Nu provençal
Par le gardien le lundi 17 mai 2010, 00:00 - Gardimots - Lien permanent
Témoin, son Nu provençal, cliché né du hasard dans la maison de Gordes où il passe ses vacances pendant l’été 1948. Ronis aperçoit son épouse Marie-Anne de dos, nue, élégamment penchée sur la vasque ronde d’un meuble de toilette. Il prend son Rolleiflex, gravit les deux premières marches de l'escalier du grenier. On l’imagine appuyant sur le déclencheur en se réjouissant de la bonne lumière. Il sait déjà que tout est en place, que la ligne de corps offre une courbure sans défaut et la pénombre une tendre complicité. Il choisit son cadrage et appuie quatre fois - quatre fois seulement - sur le déclencheur.
L'image développée lui confirme qu'il a vu juste. Dans un coin, la chaise ouvre la scène, respectueuse et solide, sans vilaine curiosité. La paillasse, le tenon et son mortier, le broc prolongent la diagonale qui nous mène à la source de lumière. Le volet, tourné vers l’intérieur, ferme l’image. Le miroir couronne le modèle. Le vieux sol met en valeur la nudité.
La rigueur de la composition, le noir et blanc, la géométrie confrontés à la douceur du nu, font de ce cliché un exemple réussi de délicatesse et de pudeur.
Commentaires
C'est dans un espace ascétique, et non aseptisé, que s'éploie la beauté du corps. Fugacité d'un moment de perfection, dont notre regard invité s'emplit et qu'il prolonge dans une contemplation sans fin. Sollicitation de tous les sens, dont l'ouïe, car le silence est traversé de vibrations secrètes, de bruits antérieurs, tels celui du volet (une oeuvre d'art en soi) qu'a ouvert le rayon de l'aube, le clair musical de l'eau invisible, tandis que le dallage inégal crée une autre volupté de contact.
Cette photographie est trés belle,elle se regarde comme un tableau et le commentaire sous la photo et celui de Daniel sont des plaisirs à lire.
Sans grâce, plus philosophique...
Nous sommes "durs" (?) parce que nous préférons l'émotion à la rationalité.
Si les femmes sont des instruments de musique, alors les courbes de "violon" de Mme Ronis me séduisent plus que les lignes de "triangle" de Mme de B.
Et les ouïes de la compagne de Man Ray, Kiki de Montparnasse, telle qu'il la voit en 1924 ?
Mais non, l'émotion est dans ma tête d'artiste.
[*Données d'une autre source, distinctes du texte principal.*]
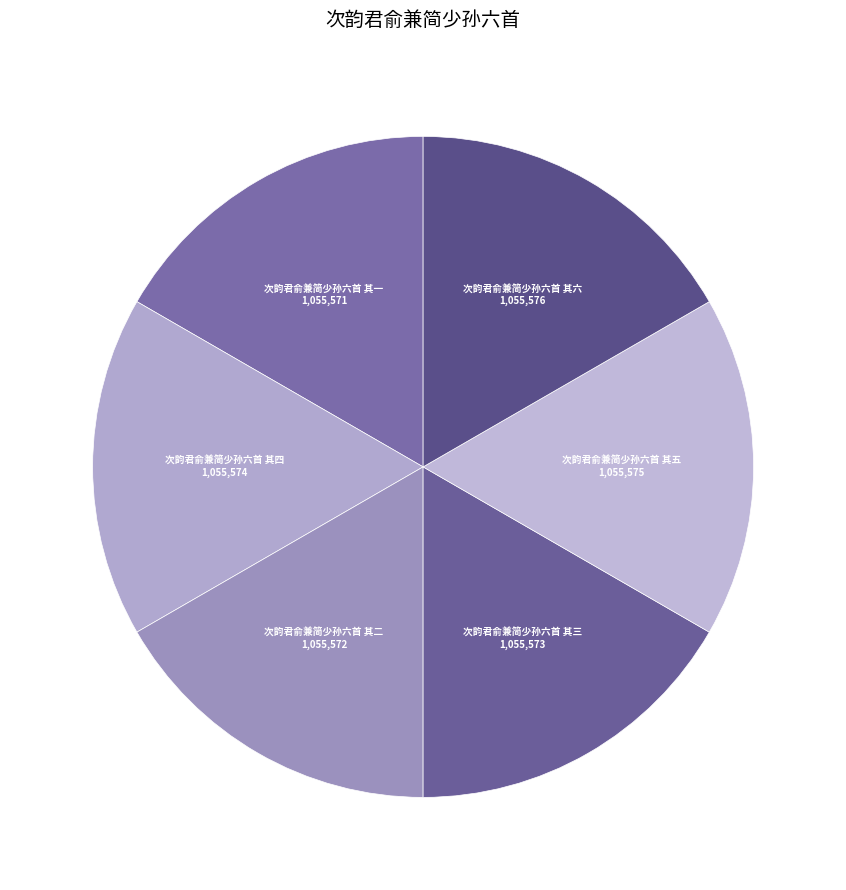

What is the ratio of the value at 次韵君俞兼简少孙六首 其二 to the value at 次韵君俞兼简少孙六首 其五?

1.0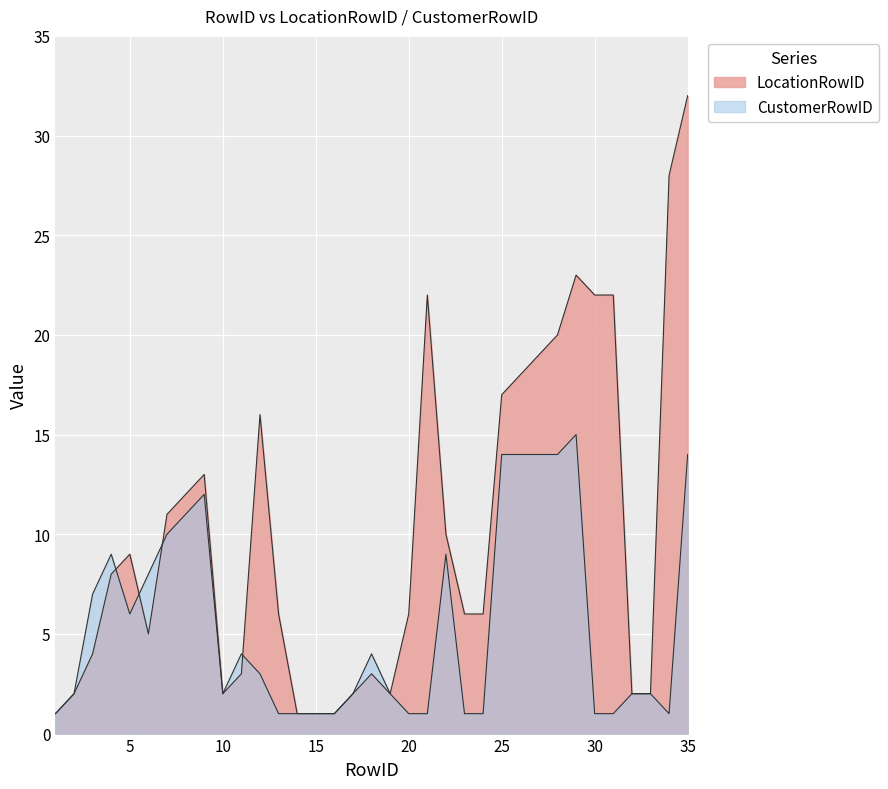

At how many categories does at least one series exceed 11?

13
Nous aurions la même discussion avec une photo montrant un tout autre sujet.
La photo est magnifique et le commentaire...aussi!
Merci pour cette belle leçon de prise de vue.
Bien sûr, le nu provençal est une délicate et artistique composition.
Mais la photo de Simone de Beauvoir, femme enfin debout, libérée, offrant le port de sa tête dans le losange de ses bras et la neige de ses courbes est également un état de grâce pensée et féministe!
et que serait l'émotion sans raison et la raison sans la moindre émotion ?
Il y a de l'émotion et de la raison dans les deux clichés mais les proportions y sont inversées.
pas nécessairement, certains symboles sont porteurs d'émotions fortes peut-être seulement pour des femmes dans le cas présent, chacun portant en lui sa palette de nuances, sa subjectivité. Je tendrais à dire que chacune des deux clichés sont incomparables !
Je suis d'accord si l'on emploie le mot "incomparables" dans ses deux acceptions : ces clichés sont extraordinaires et pas comparables entre eux.